Express the lines of the listing below, from the line with "наверное, забыли, что биологическая" through the line with "нынешней команды профильного", both included, as a Markdown table whose columns are Row and Line, numbering each row and leaving out any blank lines.
[RECORD EXCERPTS — start]
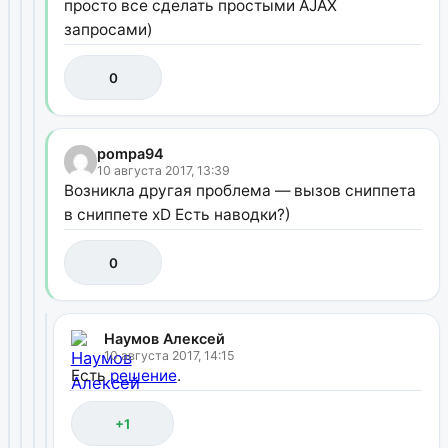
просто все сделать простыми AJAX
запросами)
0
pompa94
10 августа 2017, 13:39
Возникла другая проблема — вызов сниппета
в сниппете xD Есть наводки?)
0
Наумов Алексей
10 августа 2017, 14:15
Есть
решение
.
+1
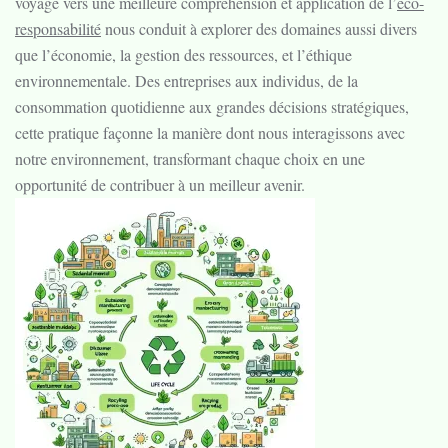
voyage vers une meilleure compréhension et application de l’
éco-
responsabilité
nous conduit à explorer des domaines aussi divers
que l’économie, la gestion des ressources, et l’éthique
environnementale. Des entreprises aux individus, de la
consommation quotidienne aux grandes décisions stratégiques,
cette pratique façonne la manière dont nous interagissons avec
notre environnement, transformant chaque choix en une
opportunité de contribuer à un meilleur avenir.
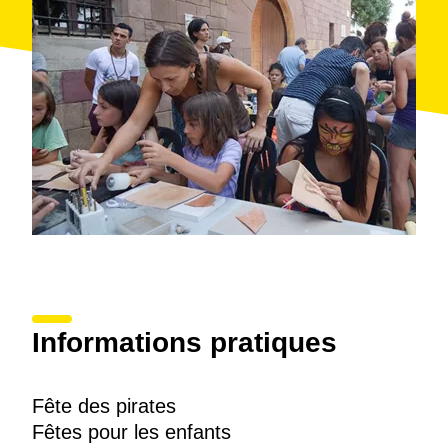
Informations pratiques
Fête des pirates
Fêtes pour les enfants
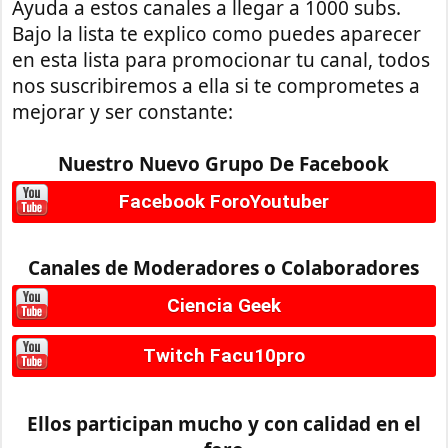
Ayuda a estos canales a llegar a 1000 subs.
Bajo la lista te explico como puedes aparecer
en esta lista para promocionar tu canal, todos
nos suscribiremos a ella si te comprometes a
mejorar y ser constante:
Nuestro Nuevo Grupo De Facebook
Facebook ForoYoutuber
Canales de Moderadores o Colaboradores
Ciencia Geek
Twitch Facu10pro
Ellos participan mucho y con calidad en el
[RECORD EXCERPTS — finish]
[RECORD EXCERPTS — start]
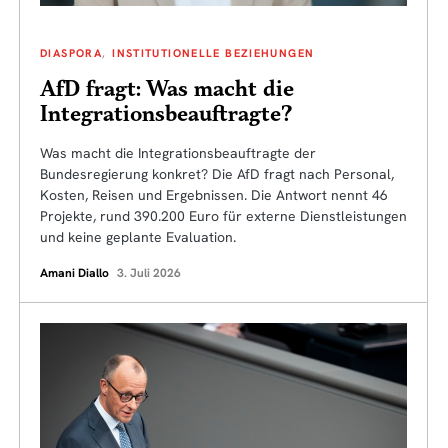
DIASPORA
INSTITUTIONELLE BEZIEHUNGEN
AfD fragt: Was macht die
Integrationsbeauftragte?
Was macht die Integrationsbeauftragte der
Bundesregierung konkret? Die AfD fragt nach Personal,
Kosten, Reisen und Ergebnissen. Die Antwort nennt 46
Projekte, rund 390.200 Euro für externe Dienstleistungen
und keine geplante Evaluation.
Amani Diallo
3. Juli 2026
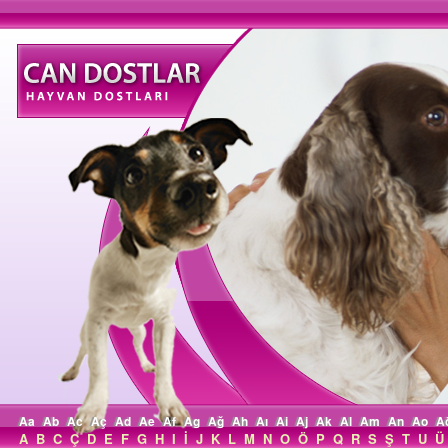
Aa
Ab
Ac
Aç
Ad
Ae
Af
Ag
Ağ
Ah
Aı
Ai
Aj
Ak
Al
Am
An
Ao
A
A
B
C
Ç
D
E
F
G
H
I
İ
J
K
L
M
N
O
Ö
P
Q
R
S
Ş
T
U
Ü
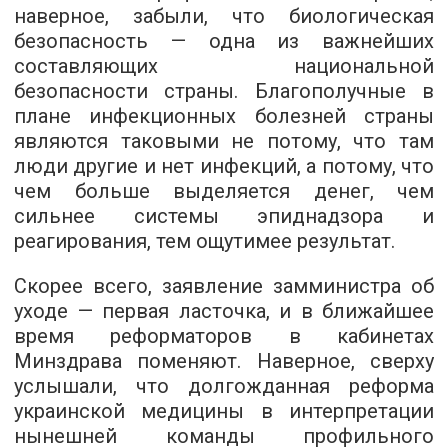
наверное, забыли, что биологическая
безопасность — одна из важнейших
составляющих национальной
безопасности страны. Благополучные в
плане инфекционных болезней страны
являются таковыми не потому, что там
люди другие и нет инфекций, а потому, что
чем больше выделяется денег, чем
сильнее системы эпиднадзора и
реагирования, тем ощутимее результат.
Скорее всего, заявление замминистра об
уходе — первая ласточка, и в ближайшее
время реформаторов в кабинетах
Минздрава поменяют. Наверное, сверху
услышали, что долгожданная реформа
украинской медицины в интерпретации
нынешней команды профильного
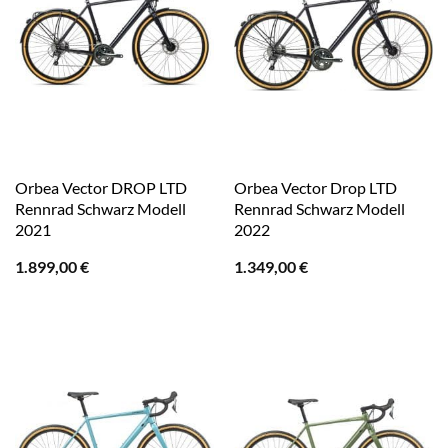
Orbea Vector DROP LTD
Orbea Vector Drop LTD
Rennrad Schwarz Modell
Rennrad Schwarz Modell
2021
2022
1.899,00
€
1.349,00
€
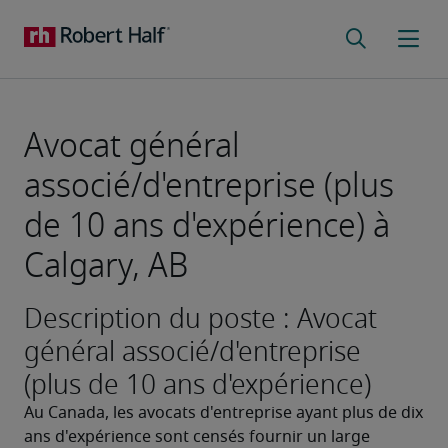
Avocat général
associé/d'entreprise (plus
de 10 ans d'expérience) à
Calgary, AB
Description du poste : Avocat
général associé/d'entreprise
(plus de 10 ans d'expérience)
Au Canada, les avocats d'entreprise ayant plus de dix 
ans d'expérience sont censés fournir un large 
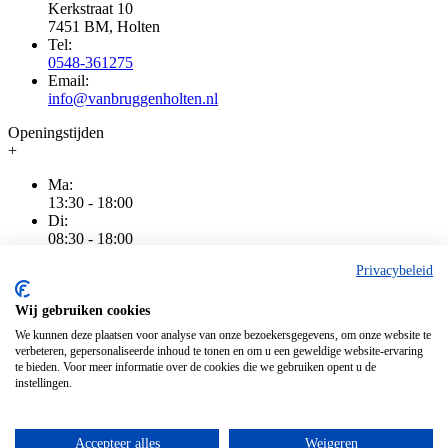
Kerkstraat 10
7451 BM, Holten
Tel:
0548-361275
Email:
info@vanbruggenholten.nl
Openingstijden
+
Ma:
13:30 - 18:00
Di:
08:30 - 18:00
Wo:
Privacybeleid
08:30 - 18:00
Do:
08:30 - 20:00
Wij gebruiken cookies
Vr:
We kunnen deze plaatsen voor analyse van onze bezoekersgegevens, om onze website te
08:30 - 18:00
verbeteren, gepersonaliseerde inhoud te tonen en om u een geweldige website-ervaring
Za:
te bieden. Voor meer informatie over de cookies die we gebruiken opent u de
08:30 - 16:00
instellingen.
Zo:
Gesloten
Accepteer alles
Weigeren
[RECORD EXCERPTS — finish]
- COMPLETED EXERCISE:
| Row | Line |
|---|---|
| 1 | наверное, забыли, что биологическая |
| 2 | безопасность — одна из важнейших |
| 3 | составляющих национальной |
| 4 | безопасности страны. Благополучные в |
| 5 | плане инфекционных болезней страны |
| 6 | являются таковыми не потому, что там |
| 7 | люди другие и нет инфекций, а потому, что |
| 8 | чем больше выделяется денег, чем |
| 9 | сильнее системы эпиднадзора и |
| 10 | реагирования, тем ощутимее результат. |
| 11 | Скорее всего, заявление замминистра об |
| 12 | уходе — первая ласточка, и в ближайшее |
| 13 | время реформаторов в кабинетах |
| 14 | Минздрава поменяют. Наверное, сверху |
| 15 | услышали, что долгожданная реформа |
| 16 | украинской медицины в интерпретации |
| 17 | нынешней команды профильного |